Extract every line of the material below and reproduce it faithfully.

*Dataset content*:
◇ ◇ ◇ ◇ ◇

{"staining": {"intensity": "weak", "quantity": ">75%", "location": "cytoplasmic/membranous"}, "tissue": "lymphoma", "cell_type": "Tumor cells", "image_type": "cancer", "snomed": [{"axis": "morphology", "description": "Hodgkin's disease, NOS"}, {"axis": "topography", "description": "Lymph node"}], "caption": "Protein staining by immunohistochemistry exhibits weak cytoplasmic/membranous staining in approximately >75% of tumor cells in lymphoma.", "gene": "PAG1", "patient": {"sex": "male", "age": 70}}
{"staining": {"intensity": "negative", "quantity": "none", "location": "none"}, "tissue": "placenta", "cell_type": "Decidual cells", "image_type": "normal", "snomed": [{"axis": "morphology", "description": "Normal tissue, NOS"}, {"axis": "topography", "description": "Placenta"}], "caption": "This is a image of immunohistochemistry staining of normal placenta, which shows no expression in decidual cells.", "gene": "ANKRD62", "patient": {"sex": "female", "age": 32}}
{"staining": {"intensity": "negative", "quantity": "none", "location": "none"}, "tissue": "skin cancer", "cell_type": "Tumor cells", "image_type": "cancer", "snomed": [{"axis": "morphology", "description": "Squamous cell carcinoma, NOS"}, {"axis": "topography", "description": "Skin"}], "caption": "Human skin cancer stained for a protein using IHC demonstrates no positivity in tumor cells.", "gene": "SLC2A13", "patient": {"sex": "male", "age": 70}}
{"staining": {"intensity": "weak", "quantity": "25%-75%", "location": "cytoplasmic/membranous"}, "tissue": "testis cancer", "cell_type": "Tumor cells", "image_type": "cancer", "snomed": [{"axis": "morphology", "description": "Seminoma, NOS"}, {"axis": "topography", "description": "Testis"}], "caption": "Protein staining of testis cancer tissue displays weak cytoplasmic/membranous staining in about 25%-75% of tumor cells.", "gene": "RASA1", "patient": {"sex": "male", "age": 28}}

◇ ◇ ◇ ◇ ◇

*Answer section*:
{"staining": {"intensity": "weak", "quantity": ">75%", "location": "cytoplasmic/membranous"}, "tissue": "lymphoma", "cell_type": "Tumor cells", "image_type": "cancer", "snomed": [{"axis": "morphology", "description": "Hodgkin's disease, NOS"}, {"axis": "topography", "description": "Lymph node"}], "caption": "Protein staining by immunohistochemistry exhibits weak cytoplasmic/membranous staining in approximately >75% of tumor cells in lymphoma.", "gene": "PAG1", "patient": {"sex": "male", "age": 70}}
{"staining": {"intensity": "negative", "quantity": "none", "location": "none"}, "tissue": "placenta", "cell_type": "Decidual cells", "image_type": "normal", "snomed": [{"axis": "morphology", "description": "Normal tissue, NOS"}, {"axis": "topography", "description": "Placenta"}], "caption": "This is a image of immunohistochemistry staining of normal placenta, which shows no expression in decidual cells.", "gene": "ANKRD62", "patient": {"sex": "female", "age": 32}}
{"staining": {"intensity": "negative", "quantity": "none", "location": "none"}, "tissue": "skin cancer", "cell_type": "Tumor cells", "image_type": "cancer", "snomed": [{"axis": "morphology", "description": "Squamous cell carcinoma, NOS"}, {"axis": "topography", "description": "Skin"}], "caption": "Human skin cancer stained for a protein using IHC demonstrates no positivity in tumor cells.", "gene": "SLC2A13", "patient": {"sex": "male", "age": 70}}
{"staining": {"intensity": "weak", "quantity": "25%-75%", "location": "cytoplasmic/membranous"}, "tissue": "testis cancer", "cell_type": "Tumor cells", "image_type": "cancer", "snomed": [{"axis": "morphology", "description": "Seminoma, NOS"}, {"axis": "topography", "description": "Testis"}], "caption": "Protein staining of testis cancer tissue displays weak cytoplasmic/membranous staining in about 25%-75% of tumor cells.", "gene": "RASA1", "patient": {"sex": "male", "age": 28}}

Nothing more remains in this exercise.